# MECA California 2X SQ & SPL - August 6, 2016 - Seaside, California



## papasin (Jan 24, 2011)

As the rest of the country is heating up, what better place to hold an event than beautiful Seaside/Monterey, California. Come join us at Marina Auto Stereo for this event.

*Where:*
Marina Auto Stereo
1605 Del Monte Blvd
Seaside, CA 93955

*When:*
Saturday, August 6, 2016 - 9:30am - ?










Facebook event invite here: 
https://www.facebook.com/events/1042269072475748/

*Who's in?*


----------



## Darth SQ (Sep 17, 2010)

Who's coming?

1-Darth SQ
2-


----------



## papasin (Jan 24, 2011)

*MECA California 2X SQ &amp; SPL - August 6, 2016 - Seaside, California*

Who's coming?

1-Darth SQ
2-papasin
3-MrsPapasin
4-


----------



## cvjoint2 (Jul 8, 2016)

1-Darth SQ
2-papasin
3-MrsPapasin
4-cvjoint
5-[/QUOTE]


----------



## rton20s (Feb 14, 2011)

1-Darth SQ
2-papasin
3-MrsPapasin
4-cvjoint
5-Mr & Mrs rton20s


----------



## Lycancatt (Apr 11, 2010)

wish I could, got friends down there I'd love to visit and drag out to the event, but I've gotta be in la for the grammas eightieth..


----------



## Darth SQ (Sep 17, 2010)

rton20s said:


> 1-papasin
> 2-MrsPapasin
> 3-cvjoint
> 4-Mr & Mrs rton20s


I am out guys.
I just got hit with a huge expense which means I can't afford to go this time around.
My apologies to everyone including my wife who was very much looking forward to going to Monterey for the weekend.


----------



## rton20s (Feb 14, 2011)

Sorry to hear. Hopefully you'll be able to make it out to another event soon.


----------



## papasin (Jan 24, 2011)

Sorry to hear Bret. Take it easy and we'll be sure to hang out again soon.


----------



## Darth SQ (Sep 17, 2010)

rton20s said:


> Sorry to hear. Hopefully you'll be able to make it out to another event soon.





papasin said:


> Sorry to hear Bret. Take it easy and we'll be sure to hang out again soon.


Yeah me too.
Very disappointed but due to recent events, money just got tight.


----------



## rton20s (Feb 14, 2011)

Hotel reservation made. Thank you MECA for the discount. 

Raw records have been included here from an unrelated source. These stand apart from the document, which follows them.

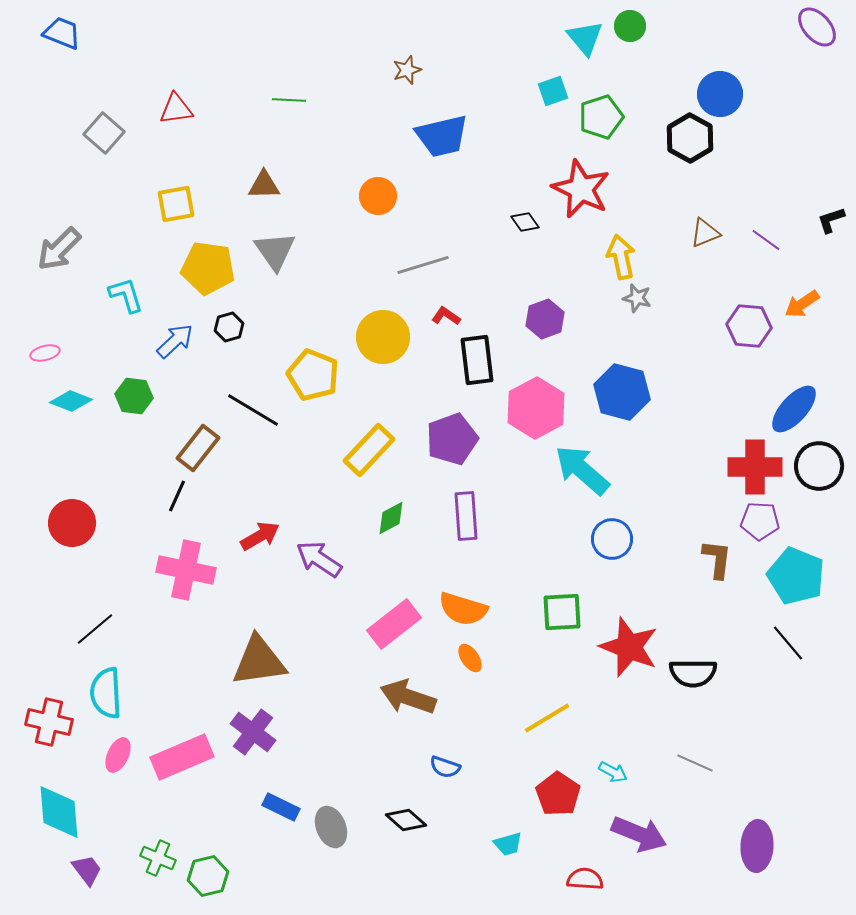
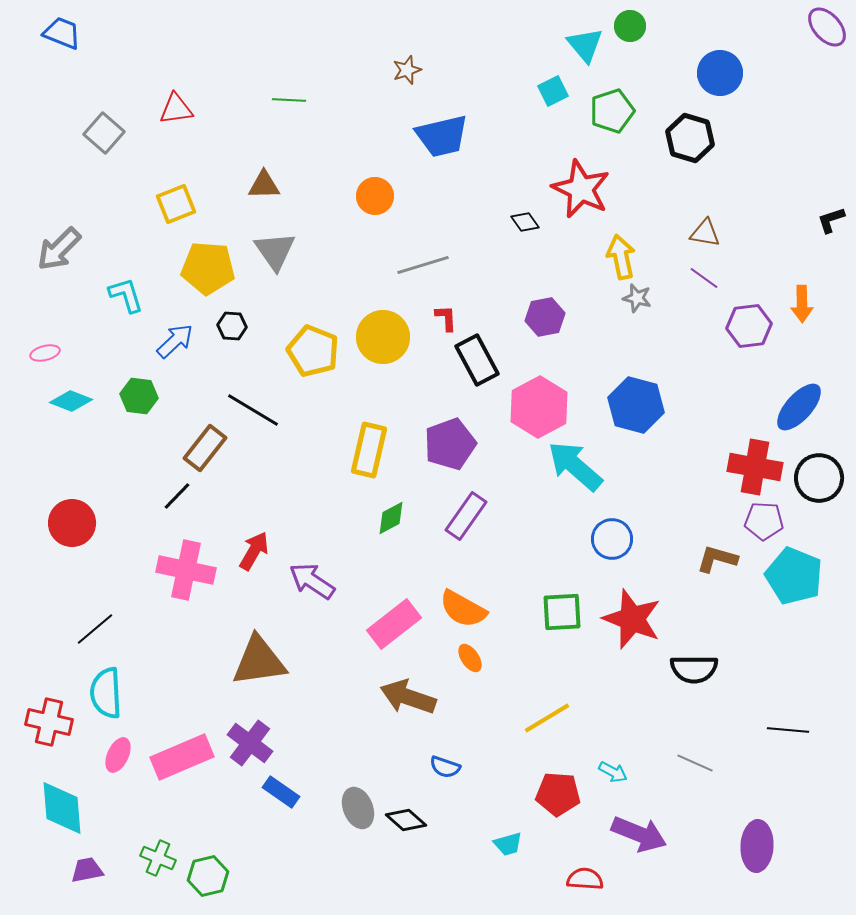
purple ellipse at (817, 27): moved 10 px right
cyan triangle at (585, 38): moved 7 px down
cyan square at (553, 91): rotated 8 degrees counterclockwise
blue circle at (720, 94): moved 21 px up
green pentagon at (601, 117): moved 11 px right, 6 px up
black hexagon at (690, 138): rotated 12 degrees counterclockwise
orange circle at (378, 196): moved 3 px left
yellow square at (176, 204): rotated 12 degrees counterclockwise
brown triangle at (705, 233): rotated 32 degrees clockwise
purple line at (766, 240): moved 62 px left, 38 px down
yellow pentagon at (208, 268): rotated 4 degrees counterclockwise
orange arrow at (802, 304): rotated 57 degrees counterclockwise
red L-shape at (446, 316): moved 2 px down; rotated 52 degrees clockwise
purple hexagon at (545, 319): moved 2 px up; rotated 9 degrees clockwise
purple hexagon at (749, 326): rotated 12 degrees counterclockwise
black hexagon at (229, 327): moved 3 px right, 1 px up; rotated 20 degrees clockwise
black rectangle at (477, 360): rotated 21 degrees counterclockwise
yellow pentagon at (313, 375): moved 24 px up
blue hexagon at (622, 392): moved 14 px right, 13 px down
green hexagon at (134, 396): moved 5 px right
pink hexagon at (536, 408): moved 3 px right, 1 px up
blue ellipse at (794, 409): moved 5 px right, 2 px up
purple pentagon at (452, 439): moved 2 px left, 5 px down
brown rectangle at (198, 448): moved 7 px right
yellow rectangle at (369, 450): rotated 30 degrees counterclockwise
black circle at (819, 466): moved 12 px down
red cross at (755, 467): rotated 10 degrees clockwise
cyan arrow at (582, 470): moved 7 px left, 4 px up
black line at (177, 496): rotated 20 degrees clockwise
purple rectangle at (466, 516): rotated 39 degrees clockwise
purple pentagon at (760, 521): moved 4 px right
red arrow at (260, 536): moved 6 px left, 15 px down; rotated 30 degrees counterclockwise
purple arrow at (319, 559): moved 7 px left, 22 px down
brown L-shape at (717, 559): rotated 81 degrees counterclockwise
cyan pentagon at (796, 576): moved 2 px left
orange semicircle at (463, 609): rotated 12 degrees clockwise
black line at (788, 643): moved 87 px down; rotated 45 degrees counterclockwise
red star at (629, 647): moved 3 px right, 28 px up
black semicircle at (693, 673): moved 1 px right, 4 px up
purple cross at (253, 732): moved 3 px left, 11 px down
red pentagon at (558, 794): rotated 30 degrees counterclockwise
blue rectangle at (281, 807): moved 15 px up; rotated 9 degrees clockwise
cyan diamond at (59, 812): moved 3 px right, 4 px up
gray ellipse at (331, 827): moved 27 px right, 19 px up
purple trapezoid at (87, 870): rotated 64 degrees counterclockwise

We're also already planning out our meals.


----------



## papasin (Jan 24, 2011)

One week to go! Looking forward to a summer event with great weather.


----------



## cvjoint (Mar 10, 2006)

Still working on the car... probably won't make this one and my tires are corded.


----------



## papasin (Jan 24, 2011)

cvjoint said:


> Still working on the car... probably won't make this one and my tires are corded.

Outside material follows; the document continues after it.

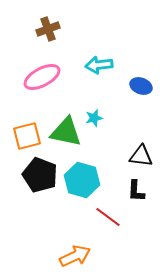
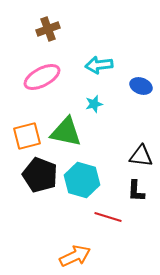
cyan star: moved 14 px up
red line: rotated 20 degrees counterclockwise
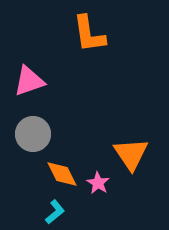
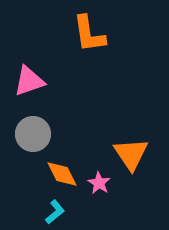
pink star: moved 1 px right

Sorry to hear but hope you can make the next one!


----------



## rton20s (Feb 14, 2011)

cvjoint said:


> Still working on the car... probably won't make this one and my tires are corded.

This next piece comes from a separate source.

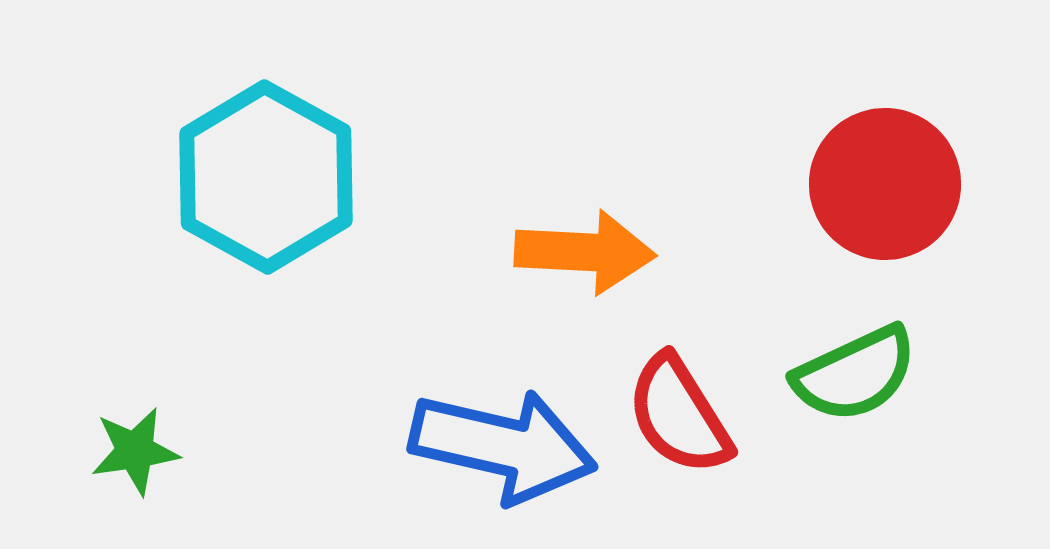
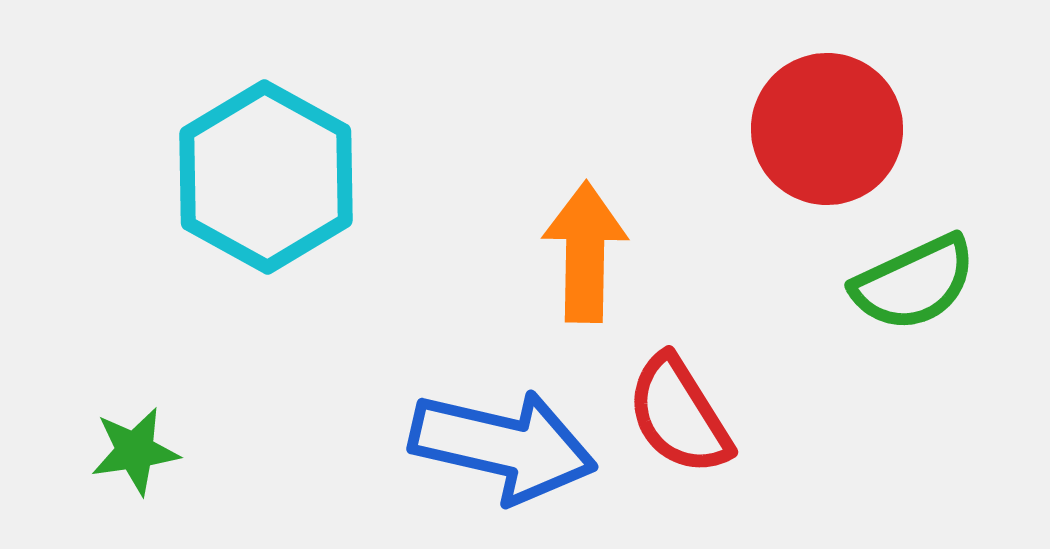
red circle: moved 58 px left, 55 px up
orange arrow: rotated 92 degrees counterclockwise
green semicircle: moved 59 px right, 91 px up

Bummer. I was looking forward to checking out the 'vette.


----------



## Golden Ear (Oct 14, 2012)

I think I'll be able to make this one 


Sent from my mind using telekinesis


----------



## papasin (Jan 24, 2011)

Golden Ear said:


> I think I'll be able to make this one
> 
> 
> Sent from my mind using telekinesis



In a suit and tie?


----------



## rton20s (Feb 14, 2011)

Golden Ear said:


> I think I'll be able to make this one
> 
> 
> Sent from my mind using telekinesis


I should hope so. 



papasin said:


> In a suit and tie?


----------



## papasin (Jan 24, 2011)

See everyone in the morning!


----------



## Darth SQ (Sep 17, 2010)

papasin said:


> See everyone in the morning!


Have a wonderful day everyone.


----------